[Begin Source extract]

At the hearing on November 20, 1997, neither side presented evidence, and the parties simply requested that the court rule on the legal issues. The court treated the hearing as though the parties had filed cross-motions for summary judgment and concluded that there were disputed issues of material fact that required an evidentiary hearing. The court did rule, however, as a matter of law (1) that the term "motor vehicle" as used in Va. Code Ann. § 58.1-3511 does not include a vehicle used in the Commonwealth of Virginia but not required to be licensed in Virginia; and (2) that the debtor was not statutorily required, as a condition of contesting the assessments at issue, to provide proof that personal property taxes had been paid to another local taxing authority in Virginia. Those rulings were embodied in an order entered November 11, 1997.
Findings of Fact
Many of the facts have been stipulated and are not in dispute. L. W. Jager Company, Inc. ("the debtor") is in the construction business. It filed a voluntary petition under chapter 11 of the Bankruptcy Code in this court on January 30, 1996, and continued to operate its business as a debtor in possession. A plan of reorganization was confirmed on November 25, 1997.
The City initially objected to confirmation but withdrew its objection after the debtor agreed that the City's claim, to the extent allowed by the court, would be paid over two years with interest at 10%.

[End Source extract]
[Begin Stored records]

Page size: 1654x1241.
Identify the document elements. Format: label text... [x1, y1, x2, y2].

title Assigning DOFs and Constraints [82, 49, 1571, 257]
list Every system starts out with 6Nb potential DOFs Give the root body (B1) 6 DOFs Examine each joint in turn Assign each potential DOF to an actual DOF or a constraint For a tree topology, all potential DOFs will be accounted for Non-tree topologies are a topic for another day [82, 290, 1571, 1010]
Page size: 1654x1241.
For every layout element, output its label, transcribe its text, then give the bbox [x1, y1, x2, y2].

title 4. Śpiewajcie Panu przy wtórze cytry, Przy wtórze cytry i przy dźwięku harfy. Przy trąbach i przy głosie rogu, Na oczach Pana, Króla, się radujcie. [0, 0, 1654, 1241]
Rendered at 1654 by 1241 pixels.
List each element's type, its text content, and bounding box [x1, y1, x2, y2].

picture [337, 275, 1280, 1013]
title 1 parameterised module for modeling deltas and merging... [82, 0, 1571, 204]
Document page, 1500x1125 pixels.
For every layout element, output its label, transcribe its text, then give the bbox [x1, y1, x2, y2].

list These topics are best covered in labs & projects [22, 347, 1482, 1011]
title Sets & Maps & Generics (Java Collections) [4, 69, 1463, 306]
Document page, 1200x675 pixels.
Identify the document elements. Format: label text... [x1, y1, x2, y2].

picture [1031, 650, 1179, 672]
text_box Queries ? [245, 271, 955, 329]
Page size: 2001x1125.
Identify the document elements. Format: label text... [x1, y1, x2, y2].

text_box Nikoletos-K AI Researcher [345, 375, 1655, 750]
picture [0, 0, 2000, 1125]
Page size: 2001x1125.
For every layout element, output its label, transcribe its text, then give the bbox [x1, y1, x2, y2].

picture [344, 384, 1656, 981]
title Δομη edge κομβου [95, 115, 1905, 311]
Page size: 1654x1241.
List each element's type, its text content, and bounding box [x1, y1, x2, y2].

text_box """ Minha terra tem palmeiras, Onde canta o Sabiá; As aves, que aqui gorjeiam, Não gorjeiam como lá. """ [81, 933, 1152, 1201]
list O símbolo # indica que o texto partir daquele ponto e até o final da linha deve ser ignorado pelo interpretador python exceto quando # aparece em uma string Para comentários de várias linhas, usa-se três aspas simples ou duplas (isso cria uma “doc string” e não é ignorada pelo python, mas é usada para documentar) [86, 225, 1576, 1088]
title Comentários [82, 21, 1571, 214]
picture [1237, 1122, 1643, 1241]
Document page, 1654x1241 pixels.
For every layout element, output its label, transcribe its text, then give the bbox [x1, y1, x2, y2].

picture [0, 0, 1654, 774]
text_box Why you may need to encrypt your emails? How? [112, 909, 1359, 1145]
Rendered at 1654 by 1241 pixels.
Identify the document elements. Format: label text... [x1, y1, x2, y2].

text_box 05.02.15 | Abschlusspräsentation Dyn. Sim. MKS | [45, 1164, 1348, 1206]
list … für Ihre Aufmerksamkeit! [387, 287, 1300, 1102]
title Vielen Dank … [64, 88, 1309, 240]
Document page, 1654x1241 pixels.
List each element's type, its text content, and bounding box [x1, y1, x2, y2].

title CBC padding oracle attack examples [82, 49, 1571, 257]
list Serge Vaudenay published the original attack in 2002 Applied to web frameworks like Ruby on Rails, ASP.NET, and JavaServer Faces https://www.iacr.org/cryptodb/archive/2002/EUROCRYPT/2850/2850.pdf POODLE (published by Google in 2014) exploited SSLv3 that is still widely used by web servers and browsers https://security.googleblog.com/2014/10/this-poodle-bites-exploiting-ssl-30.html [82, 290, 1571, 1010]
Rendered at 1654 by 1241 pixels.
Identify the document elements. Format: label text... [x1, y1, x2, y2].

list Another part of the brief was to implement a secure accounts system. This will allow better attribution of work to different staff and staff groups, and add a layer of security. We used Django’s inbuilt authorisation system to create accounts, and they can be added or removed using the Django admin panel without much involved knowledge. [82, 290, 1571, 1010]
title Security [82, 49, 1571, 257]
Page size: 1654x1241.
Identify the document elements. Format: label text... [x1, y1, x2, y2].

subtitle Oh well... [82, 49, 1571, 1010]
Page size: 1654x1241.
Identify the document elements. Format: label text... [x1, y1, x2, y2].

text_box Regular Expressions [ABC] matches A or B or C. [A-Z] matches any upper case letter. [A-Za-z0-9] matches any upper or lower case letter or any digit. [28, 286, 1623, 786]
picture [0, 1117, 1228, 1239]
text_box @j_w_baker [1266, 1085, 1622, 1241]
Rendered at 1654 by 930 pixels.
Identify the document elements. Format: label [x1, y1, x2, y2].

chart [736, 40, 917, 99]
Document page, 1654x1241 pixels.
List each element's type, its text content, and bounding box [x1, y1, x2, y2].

[End Stored records]

### Given problem 1
Rewrite the bankruptcy opinion from "Findings of Fact" to "November 25, 1997.", putting "trucking business" in place of "construction business".
### Given problem 2
Carry the bankruptcy opinion on from the point where it stops.
These rows have nothing to do with the bankruptcy opinion.

### Output 1
Findings of Fact
Many of the facts have been stipulated and are not in dispute. L. W. Jager Company, Inc. ("the debtor") is in the trucking business. It filed a voluntary petition under chapter 11 of the Bankruptcy Code in this court on January 30, 1996, and continued to operate its business as a debtor in possession. A plan of reorganization was confirmed on November 25, 1997.

### Output 2
The debtor's offices and storage yard are located in the City of Manassas Park, Virginia. In April 1994, the debtor filed a personal property tax return with the City for the tax year 1994 that listed tangible personal property in the amount of $3,330,310. In December of the following year, 1995, it filed an amended return for 1994 that listed only $1,178,402 in tangible personal property. The difference resulted from the fact that the original return included all of the heavy construction equipment that the debtor owned on January 1, 1994, regardless of its physical location. The amended return, by contrast, listed only the heavy construction equipment that was physically located in the City of Manassas Park on January 1st and omitted equipment that was deployed on that day on job sites located in other cities and counties, primarily Fairfax County, Prince William County, and Loudoun County. Contemporaneously with the filing of the amended return, the debtor filed personal property returns with those other jurisdictions declaring the items of construction equipment that were present within those jurisdictions on January 1st. As a result of the amended return, the debtor claims that it is entitled to a refund of $17,000 for 1994.
For tax year 1995, the debtor filed, several months after the due date, a personal property tax return consistent with its amended 1994 return: that is, it declared to the City only those items of construction equipment physically present in Manassas Park on January 1 of that year, and for equipment deployed outside Manassas Park on January 1st, it filed returns with the jurisdictions where the property was physically located. While the debtor's witness testified that the motive for doing so was not to reduce the debtor's tax burden but rather "to get it right," it is undisputed that the actual effect was to reduce the amount the debtor paid in personal property taxes, since other local taxing jurisdictions in the Northern Virginia area depreciate construction equipment for tax purposes more rapidly than the City does.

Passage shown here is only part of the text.